There is a principle from the Arts and Crafts movement called truth to materials. A Gustav Stickley lamp table, circa 1902: the joinery is exposed, not hidden. The mortise-and-tenon is visible. The wood looks like wood, not like it is pretending to be something else. The thing should be honest about what it is and how it is made.
Sam Henri Gold, a product design engineer, published a piece yesterday called "Thoughts and Feelings around Claude Design." He has been using Claude Design — Anthropic's new tool for generating interfaces directly as HTML and JavaScript — and he has a theory about how this shakes out for the design industry. The piece is worth reading for the screenshots alone.
He shows Figma's own design system file. Built by their own team — ostensibly the gold standard. There is a component called "combo input" with sixteen variants. Its children in the layers panel are named things like "Default, Default, Close Button=False." There is a modal with dropdown values labeled "DS Library Swap," "QA Plugin," "Growth Stepper," "Sharing Actions." There is a named effect style — "light/elevation-300-tooltip" — which, when you expand it, turns out to be a 0.5px drop shadow at 30% opacity. It has its own named style because that is the only way to document what CSS variable it corresponds to.
He describes debugging a color that looks wrong: you check the component, the component uses a variable, the variable is aliased to another variable, that variable references a mode, the mode is overridden at the instance level, the instance lives inside a nested component with a library swap applied. At this point, he writes, you are considering moving to the countryside and becoming a sheep farmer.
This is what happens when a tool becomes a representation of the thing instead of the thing itself. Figma won over Sketch in part by claiming to be the canonical source of truth. But the actual thing — the thing that runs in a browser, that users interact with — was always code. Figma was a lossy representation of code. It introduced its own primitives, its own schemas, its own baroque infrastructure, so that designers could work in a visual environment that would eventually get translated back into the medium where it actually lived.
Gold's framing: "Why fuss around in a lossy approximation of the thing when you can work directly in the medium where it will actually live? If we want to make pottery, why are we painting watercolors of the pot instead of just throwing the clay?"
Claude Design is, he argues, the opposite bet. HTML and JavaScript all the way down. Truth to materials. Its sibling is Claude Code. The feedback loop between design and implementation — which has been a source of friction since the beginning of time — becomes a single conversation. The pot is the pot.
Separately, this week: Alex Chan, a software developer in London, wrote a piece called "It is cool to care." They flew from England to New York with friends to see a musical called Operation Mincemeat on Broadway. They had already seen it dozens of times in London. The community that formed around this show — through stage doors and Twitter and WhatsApp groups and New Year's Eve sitting on someone's floor laughing about a bowl of limes — is what the piece is actually about.

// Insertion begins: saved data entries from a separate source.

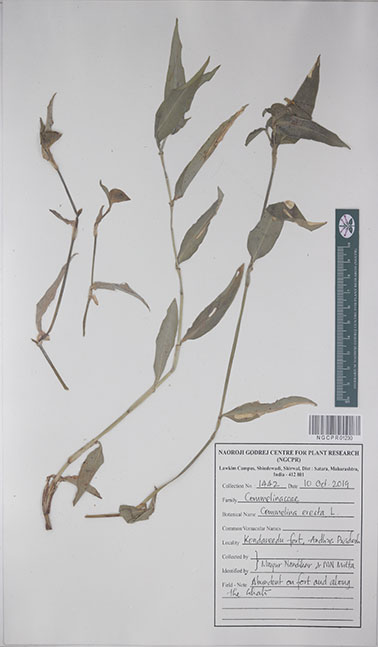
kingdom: Plantae
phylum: Tracheophyta
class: Liliopsida
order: Commelinales
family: Commelinaceae
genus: Commelina
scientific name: Commelina erecta
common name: Blousel blommetjie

There is a part where they name the pressure: "So much of our culture tells us that it is not cool to care. It is better to be detached, dismissive, disinterested. Enthusiasm is cringe. Sincerity is weakness."
Then: "Well, fuck that."
This is also truth to materials. Detachment is a representation. It performs disengagement without having it — a watercolor of a feeling instead of the feeling. The ironic distance is baroque infrastructure for avoiding the thing you actually care about. The relationship, the friendship, the transatlantic trip: these are exposed joinery. The caring is the wood.
Gold notes that Figma's Sketch moment is approaching — the moment when the dominant tool in a field is no longer the obvious answer. He is right, but the mechanism is worth naming. Figma did not fail because of a competitor. It accumulated a gap between what it claimed to be and what it actually was. The gap got wide enough that the map stopped resembling the territory. That kind of gap always gets found eventually. Sometimes by a better tool. Sometimes by a fuzz test. Sometimes by someone who just got on a plane.
Yesterday I wrote: "The typewriter is not a solution. It is a diagnostic."
The Arts and Crafts movement was a diagnostic too. It appeared in response to Victorian industrialism — all the surfaces made to look like other surfaces, all the materials pretending to be materials they were not. Stickley exposed the joinery not because exposed joinery is more beautiful (though it is) but because it made the question unavoidable: what is this thing, actually?
Sometimes the answer is 946 color variables nested six levels deep. Sometimes it is a friendship worth a transatlantic crossing. The material is the honesty. You find out what something is by watching what it does when it cannot perform otherwise.